▶ [Exercise directions]
Count the lines below that contain the word "cnbcfm", and reply with that number alone.

★ ★ ★ ★ ★

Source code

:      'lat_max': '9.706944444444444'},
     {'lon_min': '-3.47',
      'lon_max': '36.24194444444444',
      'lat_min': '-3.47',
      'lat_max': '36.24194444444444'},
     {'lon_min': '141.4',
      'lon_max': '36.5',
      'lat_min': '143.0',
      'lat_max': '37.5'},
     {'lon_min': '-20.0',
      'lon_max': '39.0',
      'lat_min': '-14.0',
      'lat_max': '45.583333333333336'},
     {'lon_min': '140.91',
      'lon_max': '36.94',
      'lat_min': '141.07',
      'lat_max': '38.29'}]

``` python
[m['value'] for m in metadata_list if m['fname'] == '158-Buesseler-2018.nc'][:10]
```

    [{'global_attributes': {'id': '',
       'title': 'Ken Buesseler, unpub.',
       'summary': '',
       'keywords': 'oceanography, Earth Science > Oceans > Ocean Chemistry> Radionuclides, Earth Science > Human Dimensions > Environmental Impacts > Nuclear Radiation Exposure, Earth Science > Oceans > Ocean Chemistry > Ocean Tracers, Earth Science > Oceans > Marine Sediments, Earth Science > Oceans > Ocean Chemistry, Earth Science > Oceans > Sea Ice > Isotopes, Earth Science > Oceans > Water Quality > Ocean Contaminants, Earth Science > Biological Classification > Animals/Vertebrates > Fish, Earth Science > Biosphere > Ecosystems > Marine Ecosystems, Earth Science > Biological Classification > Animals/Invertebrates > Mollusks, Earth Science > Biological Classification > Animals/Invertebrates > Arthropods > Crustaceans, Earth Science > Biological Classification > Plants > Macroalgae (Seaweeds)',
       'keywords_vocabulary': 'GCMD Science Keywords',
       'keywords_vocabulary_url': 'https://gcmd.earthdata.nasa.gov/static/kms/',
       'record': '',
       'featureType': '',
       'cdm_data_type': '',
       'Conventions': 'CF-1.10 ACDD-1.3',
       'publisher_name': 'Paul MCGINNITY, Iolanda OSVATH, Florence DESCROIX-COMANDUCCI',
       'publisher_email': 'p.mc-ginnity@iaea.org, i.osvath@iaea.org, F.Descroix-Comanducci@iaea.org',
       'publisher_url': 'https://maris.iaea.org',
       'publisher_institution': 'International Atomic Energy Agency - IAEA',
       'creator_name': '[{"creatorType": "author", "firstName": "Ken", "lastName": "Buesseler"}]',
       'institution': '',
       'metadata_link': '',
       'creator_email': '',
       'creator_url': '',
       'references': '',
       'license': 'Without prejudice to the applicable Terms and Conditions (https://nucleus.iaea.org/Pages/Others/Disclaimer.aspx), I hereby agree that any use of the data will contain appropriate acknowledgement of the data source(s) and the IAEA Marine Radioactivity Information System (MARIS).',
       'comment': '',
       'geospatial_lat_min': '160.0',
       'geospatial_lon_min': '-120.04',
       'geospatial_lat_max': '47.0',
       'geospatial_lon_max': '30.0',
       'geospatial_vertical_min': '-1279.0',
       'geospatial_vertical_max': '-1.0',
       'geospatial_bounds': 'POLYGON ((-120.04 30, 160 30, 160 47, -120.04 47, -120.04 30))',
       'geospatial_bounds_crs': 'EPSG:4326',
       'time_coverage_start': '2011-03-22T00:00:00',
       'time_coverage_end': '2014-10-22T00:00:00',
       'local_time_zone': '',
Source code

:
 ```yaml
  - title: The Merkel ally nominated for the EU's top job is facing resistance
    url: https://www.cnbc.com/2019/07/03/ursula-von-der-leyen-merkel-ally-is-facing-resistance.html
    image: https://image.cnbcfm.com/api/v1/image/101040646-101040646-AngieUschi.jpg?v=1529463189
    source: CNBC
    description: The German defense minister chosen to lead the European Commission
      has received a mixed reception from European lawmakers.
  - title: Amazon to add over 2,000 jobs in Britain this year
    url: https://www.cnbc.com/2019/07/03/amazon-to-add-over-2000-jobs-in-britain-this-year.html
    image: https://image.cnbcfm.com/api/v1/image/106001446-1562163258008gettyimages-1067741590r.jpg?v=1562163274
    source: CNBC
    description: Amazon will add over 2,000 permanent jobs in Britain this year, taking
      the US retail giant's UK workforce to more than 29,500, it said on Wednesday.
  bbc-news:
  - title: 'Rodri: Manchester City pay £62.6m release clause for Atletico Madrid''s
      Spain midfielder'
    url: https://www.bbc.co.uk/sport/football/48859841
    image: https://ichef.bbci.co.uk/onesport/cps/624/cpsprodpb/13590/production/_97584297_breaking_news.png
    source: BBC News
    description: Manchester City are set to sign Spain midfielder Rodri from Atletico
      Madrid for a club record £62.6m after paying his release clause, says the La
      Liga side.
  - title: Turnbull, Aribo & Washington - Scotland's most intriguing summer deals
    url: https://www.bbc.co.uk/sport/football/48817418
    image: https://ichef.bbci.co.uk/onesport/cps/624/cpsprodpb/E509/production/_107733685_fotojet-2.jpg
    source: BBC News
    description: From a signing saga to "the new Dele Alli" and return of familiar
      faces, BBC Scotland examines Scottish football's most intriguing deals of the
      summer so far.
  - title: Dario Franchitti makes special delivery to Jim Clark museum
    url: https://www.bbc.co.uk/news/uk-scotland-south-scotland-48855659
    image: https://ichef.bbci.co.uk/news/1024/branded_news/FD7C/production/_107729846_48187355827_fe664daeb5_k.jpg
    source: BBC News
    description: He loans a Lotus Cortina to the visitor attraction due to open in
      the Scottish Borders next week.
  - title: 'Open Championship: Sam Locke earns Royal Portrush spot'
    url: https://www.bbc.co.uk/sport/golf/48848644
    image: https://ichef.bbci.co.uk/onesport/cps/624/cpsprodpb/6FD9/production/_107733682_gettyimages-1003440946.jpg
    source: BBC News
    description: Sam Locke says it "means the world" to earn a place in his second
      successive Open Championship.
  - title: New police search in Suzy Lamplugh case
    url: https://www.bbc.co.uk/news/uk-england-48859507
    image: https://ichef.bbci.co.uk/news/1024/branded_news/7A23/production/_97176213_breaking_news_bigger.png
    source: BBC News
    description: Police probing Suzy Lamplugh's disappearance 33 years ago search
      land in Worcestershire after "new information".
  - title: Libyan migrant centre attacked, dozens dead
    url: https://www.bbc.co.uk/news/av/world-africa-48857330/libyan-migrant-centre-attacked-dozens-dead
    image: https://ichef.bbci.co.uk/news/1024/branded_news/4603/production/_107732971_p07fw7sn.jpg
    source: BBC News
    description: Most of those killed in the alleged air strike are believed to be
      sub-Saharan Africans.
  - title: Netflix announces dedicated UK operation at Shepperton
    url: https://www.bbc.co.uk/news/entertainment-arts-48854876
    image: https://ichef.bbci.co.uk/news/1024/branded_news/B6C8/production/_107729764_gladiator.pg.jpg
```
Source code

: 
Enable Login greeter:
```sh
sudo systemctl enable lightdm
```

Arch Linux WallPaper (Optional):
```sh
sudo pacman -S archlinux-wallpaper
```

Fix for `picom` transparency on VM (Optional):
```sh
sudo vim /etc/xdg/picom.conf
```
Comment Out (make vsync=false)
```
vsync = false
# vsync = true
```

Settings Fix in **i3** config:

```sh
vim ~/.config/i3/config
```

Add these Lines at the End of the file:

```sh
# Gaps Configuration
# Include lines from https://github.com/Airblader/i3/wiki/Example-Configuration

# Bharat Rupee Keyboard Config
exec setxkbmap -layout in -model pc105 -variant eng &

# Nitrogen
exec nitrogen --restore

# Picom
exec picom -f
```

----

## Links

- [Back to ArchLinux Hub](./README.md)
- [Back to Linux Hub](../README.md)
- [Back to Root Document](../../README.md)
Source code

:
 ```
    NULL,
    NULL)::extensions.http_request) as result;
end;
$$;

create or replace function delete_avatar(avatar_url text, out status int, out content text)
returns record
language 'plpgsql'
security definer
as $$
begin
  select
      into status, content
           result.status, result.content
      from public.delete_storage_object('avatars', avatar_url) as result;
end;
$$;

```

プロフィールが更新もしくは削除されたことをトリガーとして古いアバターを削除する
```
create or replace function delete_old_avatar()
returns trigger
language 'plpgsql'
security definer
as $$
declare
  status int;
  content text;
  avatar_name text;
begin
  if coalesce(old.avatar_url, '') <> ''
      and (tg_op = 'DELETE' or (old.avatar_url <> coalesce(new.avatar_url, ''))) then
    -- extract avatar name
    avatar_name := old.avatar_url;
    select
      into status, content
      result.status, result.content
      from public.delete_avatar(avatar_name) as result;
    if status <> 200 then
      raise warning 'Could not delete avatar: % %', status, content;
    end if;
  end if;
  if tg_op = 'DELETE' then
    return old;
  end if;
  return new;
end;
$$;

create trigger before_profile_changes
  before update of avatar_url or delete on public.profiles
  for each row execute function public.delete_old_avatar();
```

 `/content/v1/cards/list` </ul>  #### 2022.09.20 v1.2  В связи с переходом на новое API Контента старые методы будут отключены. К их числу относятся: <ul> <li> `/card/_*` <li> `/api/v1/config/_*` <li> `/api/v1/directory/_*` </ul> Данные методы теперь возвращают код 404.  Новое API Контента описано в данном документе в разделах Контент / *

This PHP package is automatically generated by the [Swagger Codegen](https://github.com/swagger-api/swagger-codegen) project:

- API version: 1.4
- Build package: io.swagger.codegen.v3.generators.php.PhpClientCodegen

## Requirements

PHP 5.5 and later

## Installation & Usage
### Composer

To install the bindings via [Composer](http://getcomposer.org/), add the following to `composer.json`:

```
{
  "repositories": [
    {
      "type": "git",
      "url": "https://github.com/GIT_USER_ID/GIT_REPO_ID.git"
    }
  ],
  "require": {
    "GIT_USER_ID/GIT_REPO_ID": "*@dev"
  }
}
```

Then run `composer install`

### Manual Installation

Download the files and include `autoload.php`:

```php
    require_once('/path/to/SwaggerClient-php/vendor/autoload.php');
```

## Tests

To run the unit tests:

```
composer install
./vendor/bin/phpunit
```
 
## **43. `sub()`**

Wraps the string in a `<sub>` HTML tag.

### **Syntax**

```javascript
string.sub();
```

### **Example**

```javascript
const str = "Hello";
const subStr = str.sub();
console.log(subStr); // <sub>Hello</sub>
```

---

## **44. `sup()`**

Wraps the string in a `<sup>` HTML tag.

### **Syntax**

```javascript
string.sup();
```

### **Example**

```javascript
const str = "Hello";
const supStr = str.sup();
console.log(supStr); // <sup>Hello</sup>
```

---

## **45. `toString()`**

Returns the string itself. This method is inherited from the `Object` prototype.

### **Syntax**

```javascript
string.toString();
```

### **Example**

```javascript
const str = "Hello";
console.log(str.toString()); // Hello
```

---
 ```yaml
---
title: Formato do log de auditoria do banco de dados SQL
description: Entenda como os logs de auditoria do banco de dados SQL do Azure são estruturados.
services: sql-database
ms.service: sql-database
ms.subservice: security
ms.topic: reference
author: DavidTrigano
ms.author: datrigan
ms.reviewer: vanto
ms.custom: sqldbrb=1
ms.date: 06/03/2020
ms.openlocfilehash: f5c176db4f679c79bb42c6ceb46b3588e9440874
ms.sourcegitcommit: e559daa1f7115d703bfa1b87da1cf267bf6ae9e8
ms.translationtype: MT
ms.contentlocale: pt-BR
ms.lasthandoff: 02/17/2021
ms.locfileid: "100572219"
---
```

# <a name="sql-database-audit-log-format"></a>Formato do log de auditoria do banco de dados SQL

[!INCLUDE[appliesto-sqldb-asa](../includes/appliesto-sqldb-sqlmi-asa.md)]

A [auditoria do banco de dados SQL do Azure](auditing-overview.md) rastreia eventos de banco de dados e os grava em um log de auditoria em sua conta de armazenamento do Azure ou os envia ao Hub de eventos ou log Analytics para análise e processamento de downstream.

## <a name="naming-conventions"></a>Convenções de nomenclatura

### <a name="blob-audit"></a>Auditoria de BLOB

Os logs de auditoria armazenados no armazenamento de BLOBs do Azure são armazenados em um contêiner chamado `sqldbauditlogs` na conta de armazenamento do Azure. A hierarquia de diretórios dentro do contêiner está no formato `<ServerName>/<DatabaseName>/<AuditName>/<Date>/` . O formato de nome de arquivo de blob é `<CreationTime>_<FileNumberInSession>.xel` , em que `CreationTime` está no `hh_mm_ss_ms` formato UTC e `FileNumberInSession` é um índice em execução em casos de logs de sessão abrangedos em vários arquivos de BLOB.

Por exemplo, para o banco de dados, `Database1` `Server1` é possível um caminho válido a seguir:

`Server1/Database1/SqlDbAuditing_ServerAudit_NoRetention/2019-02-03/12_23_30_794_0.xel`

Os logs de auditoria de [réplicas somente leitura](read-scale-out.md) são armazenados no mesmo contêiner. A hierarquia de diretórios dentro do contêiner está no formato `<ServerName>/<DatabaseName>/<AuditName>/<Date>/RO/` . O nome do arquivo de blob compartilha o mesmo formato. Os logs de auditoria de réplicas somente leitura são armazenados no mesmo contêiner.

★ ★ ★ ★ ★

▶ [Exercise solution]
2